Three different oxygen-induced radical species in endothelial nitric-oxide synthase oxygenase domain under regulation by L-arginine and tetrahydrobiopterin

Abstract

Endothelial nitric-oxide synthase (eNOS) plays important roles in vascular physiology and homeostasis. Whether eNOS catalyzes nitric oxide biosynthesis or the synthesis of reactive oxygen species such as superoxide, hydrogen peroxide, and peroxynitrite is dictated by the bioavailability of tetrahydrobiopterin (BH4) and L-arginine during eNOS catalysis. The effect of BH 4 and L-arginine on oxygen-induced radical intermediates has been investigated by single turnover rapid-freeze quench and EPR spectroscopy using the isolated eNOS oxygenase domain (eNOSox). Three distinct radical intermediates corresponding to >50% of the heme were observed during the reaction between ferrous eNOSox and oxygen. BH4-free eNOSox produced the superoxide radical very efficiently in the absence of L-arginine. L-Arginine decreased the formation rate of superoxide by an order of magnitude but not its final level or EPR line shape. For BH 4-containing eNOSox, only a stoichiometric amount of BH4 radical was produced in the presence of L-arginine, but in its absence a new radical was obtained. This new radical could be either a peroxyl radical of BH4 or an amino acid radical was in the vicinity of the heme. Formation of this new radical is very rapid, >150 s-1, and it was subsequently converted to a BH4 radical.

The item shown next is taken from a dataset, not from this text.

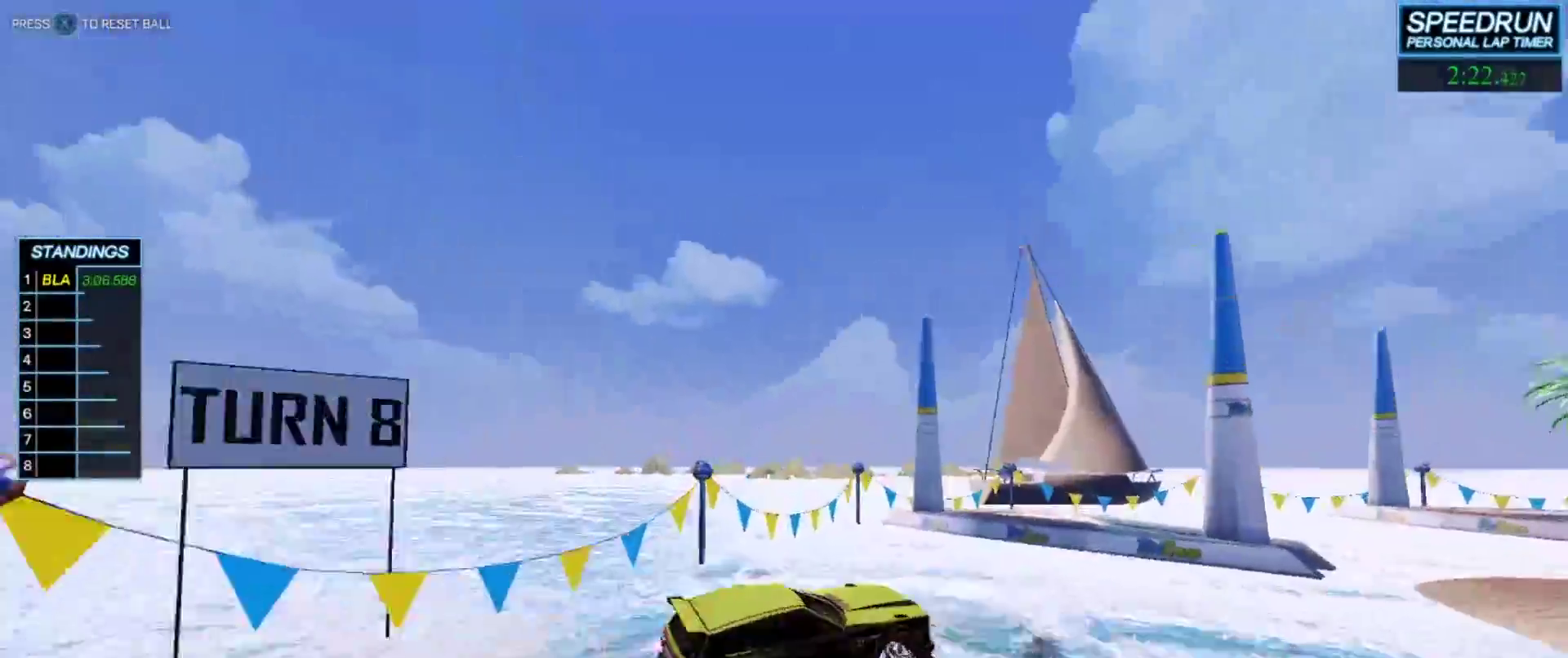
{"buttons": ["B"], "left_stick": "down-right", "events": [[100, "left_stick", "down"], [133, "Y", "down"], [233, "Y", "up"], [233, "left_stick", "center"], [333, "left_stick", "down-right"], [450, "R1", "down"], [483, "R1", "up"]]}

The trapping of the superoxide radical by cytochrome c in the reaction of BH4(-) eNOSox exhibited a limiting rate of ∼15 s-1, the time for the superoxide radical to leave the heme pocket and reach the protein surface; this reveals a general problem of the regular spin-trapping method in determining radical formation kinetics. Cytochrome c failed to trap the new radical species. Together with other EPR characteristics, our data strongly support the conclusion that this new radical is not a superoxide radical or a mixture of superoxide and biopterin radicals. Our study points out distinct roles of BH4 and L-arginine in regulating eNOS radical intermediates. BH4 prevented superoxide formation by chemical conversions of the Fe(II)O2 intermediate, and L-arginine delayed superoxide formation by electronic interaction with the heme-bound oxygen.